The 1922 Conservative Committee Treasurer told Times Radio: “I think the principalities are not in line with England.
“I think they have been too careful, I think they are doing more damage to their economy than necessary, I think they are doing more damage to people’s freedoms than necessary.
“I just don’t think the evidence exists to take any further action unless the data released today looks very different.”
Mr Johnson has not yet announced any further rules for England, but has indicated that he will not hesitate to act after Christmas if it is necessary in light of rising cases of the Omicron variant.
According to reports, the government could choose to issue new voluntary guidelines on restricting contacts rather than risking another harmful Tory rebellion by reminding parliament to impose new rules over the existing Plan B measures.
Sir Geoffrey said that should the Prime Minister decide to increase the measures required to combat Omicron, there would be “no way out” to use them as a guide, adding, “I think that would be a very sensible way forward. “
The Times reported that even if further measures are imposed, plans will be drawn up to exempt weddings and funerals – considered “major life events” – from new rules and disruptions.

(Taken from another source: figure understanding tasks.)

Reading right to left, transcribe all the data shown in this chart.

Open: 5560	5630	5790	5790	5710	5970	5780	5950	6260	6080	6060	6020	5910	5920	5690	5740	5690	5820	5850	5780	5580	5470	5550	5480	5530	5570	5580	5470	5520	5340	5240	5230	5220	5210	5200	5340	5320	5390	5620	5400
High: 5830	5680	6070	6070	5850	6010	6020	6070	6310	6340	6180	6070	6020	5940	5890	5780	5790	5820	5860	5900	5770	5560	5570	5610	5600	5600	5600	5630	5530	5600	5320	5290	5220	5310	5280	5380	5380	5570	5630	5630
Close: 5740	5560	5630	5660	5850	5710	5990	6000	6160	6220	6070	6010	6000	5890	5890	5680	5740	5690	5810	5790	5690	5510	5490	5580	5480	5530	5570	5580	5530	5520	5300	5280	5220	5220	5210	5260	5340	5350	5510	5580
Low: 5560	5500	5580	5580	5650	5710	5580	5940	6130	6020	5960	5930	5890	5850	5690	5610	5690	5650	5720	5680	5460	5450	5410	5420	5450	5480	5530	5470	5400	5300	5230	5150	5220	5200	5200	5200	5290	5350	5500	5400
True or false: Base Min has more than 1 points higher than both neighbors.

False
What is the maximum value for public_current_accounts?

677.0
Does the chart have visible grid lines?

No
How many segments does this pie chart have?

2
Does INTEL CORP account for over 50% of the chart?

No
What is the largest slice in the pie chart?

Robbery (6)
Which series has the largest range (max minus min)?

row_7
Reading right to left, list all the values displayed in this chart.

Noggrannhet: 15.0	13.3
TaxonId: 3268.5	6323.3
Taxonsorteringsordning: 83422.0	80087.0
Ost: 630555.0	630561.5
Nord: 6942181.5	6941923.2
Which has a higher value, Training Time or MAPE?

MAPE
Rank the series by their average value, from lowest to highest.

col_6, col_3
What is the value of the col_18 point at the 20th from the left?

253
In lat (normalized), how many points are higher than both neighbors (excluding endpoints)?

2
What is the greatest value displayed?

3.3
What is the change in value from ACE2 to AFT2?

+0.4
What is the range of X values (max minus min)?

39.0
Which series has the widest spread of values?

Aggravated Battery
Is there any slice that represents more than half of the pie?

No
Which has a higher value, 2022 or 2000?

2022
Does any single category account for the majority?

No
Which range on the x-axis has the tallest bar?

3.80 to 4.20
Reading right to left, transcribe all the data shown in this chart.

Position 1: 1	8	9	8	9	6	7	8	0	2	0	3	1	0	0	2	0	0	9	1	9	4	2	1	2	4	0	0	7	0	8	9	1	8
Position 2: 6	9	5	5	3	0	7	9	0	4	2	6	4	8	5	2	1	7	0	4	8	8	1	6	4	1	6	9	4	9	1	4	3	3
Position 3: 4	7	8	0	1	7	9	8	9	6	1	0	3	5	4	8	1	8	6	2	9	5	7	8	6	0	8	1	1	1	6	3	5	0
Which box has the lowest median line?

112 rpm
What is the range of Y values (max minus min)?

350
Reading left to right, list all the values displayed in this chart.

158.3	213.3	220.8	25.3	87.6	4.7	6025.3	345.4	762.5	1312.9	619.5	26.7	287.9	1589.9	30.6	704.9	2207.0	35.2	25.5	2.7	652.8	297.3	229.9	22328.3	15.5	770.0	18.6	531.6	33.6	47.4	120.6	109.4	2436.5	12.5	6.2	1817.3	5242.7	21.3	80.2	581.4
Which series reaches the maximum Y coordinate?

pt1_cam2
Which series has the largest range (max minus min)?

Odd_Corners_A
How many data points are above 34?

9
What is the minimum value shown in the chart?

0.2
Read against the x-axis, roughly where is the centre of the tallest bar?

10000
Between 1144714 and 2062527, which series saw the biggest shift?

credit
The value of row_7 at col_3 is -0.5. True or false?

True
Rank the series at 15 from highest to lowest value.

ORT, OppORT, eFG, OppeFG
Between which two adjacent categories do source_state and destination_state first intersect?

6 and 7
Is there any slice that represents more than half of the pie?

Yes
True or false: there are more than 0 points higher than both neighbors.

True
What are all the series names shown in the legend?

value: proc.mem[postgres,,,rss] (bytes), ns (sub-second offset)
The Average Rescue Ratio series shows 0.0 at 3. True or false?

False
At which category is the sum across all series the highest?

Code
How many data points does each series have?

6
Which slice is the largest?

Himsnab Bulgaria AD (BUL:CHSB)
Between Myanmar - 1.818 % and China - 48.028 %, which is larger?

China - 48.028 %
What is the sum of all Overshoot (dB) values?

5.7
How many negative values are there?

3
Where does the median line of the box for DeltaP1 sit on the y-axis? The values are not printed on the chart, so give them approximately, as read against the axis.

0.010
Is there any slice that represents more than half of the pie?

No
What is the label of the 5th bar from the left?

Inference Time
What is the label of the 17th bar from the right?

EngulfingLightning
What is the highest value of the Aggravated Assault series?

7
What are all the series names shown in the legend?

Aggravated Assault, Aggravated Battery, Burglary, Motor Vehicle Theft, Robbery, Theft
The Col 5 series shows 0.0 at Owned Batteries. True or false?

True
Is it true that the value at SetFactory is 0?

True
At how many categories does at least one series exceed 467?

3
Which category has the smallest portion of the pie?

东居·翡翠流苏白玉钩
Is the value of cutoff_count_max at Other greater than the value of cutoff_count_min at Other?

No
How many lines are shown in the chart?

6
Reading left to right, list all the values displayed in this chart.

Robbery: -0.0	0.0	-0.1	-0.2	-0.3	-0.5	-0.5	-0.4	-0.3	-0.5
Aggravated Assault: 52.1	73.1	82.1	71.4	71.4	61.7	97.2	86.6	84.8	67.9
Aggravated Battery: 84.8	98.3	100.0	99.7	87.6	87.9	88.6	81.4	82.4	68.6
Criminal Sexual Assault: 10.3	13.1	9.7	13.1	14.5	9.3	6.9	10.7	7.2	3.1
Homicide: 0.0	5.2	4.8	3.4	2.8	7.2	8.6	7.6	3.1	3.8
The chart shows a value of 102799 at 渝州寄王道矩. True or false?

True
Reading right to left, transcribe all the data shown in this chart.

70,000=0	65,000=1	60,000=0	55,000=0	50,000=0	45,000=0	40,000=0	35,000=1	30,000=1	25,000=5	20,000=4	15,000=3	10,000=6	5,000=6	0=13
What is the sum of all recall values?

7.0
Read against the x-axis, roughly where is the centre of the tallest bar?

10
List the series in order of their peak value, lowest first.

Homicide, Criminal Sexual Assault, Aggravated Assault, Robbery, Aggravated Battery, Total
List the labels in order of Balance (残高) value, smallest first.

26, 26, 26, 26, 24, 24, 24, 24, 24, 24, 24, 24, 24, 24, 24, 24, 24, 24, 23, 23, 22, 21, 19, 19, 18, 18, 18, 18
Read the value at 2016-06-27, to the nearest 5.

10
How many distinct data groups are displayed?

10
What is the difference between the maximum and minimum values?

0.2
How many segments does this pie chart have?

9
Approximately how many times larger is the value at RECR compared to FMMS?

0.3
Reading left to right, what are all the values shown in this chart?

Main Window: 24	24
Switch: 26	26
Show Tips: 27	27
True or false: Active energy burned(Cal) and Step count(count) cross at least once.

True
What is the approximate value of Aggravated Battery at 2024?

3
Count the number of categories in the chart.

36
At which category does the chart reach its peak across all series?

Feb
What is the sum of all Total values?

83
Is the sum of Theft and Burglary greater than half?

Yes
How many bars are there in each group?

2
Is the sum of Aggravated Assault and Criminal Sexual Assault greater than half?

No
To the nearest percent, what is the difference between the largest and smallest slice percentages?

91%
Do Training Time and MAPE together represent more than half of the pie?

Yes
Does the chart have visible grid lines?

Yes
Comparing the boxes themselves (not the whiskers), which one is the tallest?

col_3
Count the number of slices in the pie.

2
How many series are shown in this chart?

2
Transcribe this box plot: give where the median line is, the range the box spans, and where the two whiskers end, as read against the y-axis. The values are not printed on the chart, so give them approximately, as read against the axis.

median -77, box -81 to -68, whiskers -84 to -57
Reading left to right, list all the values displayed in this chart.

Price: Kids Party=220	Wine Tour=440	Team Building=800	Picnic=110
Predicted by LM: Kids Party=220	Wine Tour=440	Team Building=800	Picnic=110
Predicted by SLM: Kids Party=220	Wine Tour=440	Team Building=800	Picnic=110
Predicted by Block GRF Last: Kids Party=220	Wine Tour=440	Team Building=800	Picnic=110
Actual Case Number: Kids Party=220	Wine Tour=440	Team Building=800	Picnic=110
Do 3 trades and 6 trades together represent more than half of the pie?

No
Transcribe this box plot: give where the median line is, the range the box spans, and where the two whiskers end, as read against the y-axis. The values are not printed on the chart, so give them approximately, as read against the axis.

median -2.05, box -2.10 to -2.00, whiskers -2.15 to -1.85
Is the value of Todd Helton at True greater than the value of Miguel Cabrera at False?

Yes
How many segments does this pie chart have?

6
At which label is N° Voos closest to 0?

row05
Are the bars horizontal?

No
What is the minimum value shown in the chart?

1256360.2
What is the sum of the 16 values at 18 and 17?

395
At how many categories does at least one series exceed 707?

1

Adam Finn, professor of pediatrics at the University of Bristol, said the number of staff absenteeism due to Covid infection is likely to play a role in government considerations on whether to go beyond Plan B.
“Apparently a lot of new cases are still being discovered,” he told PA.
“I expect hospital bed occupancy and staff absenteeism due to isolation rules will be critical public health factors in any decision.”
Stephen Barclay, the Chancellor of the Duchy of Lancaster, was due to chair a session Monday on Monday on how to mitigate the effects of health care absences, according to The Times.
More stories from where you live can be found at Near you.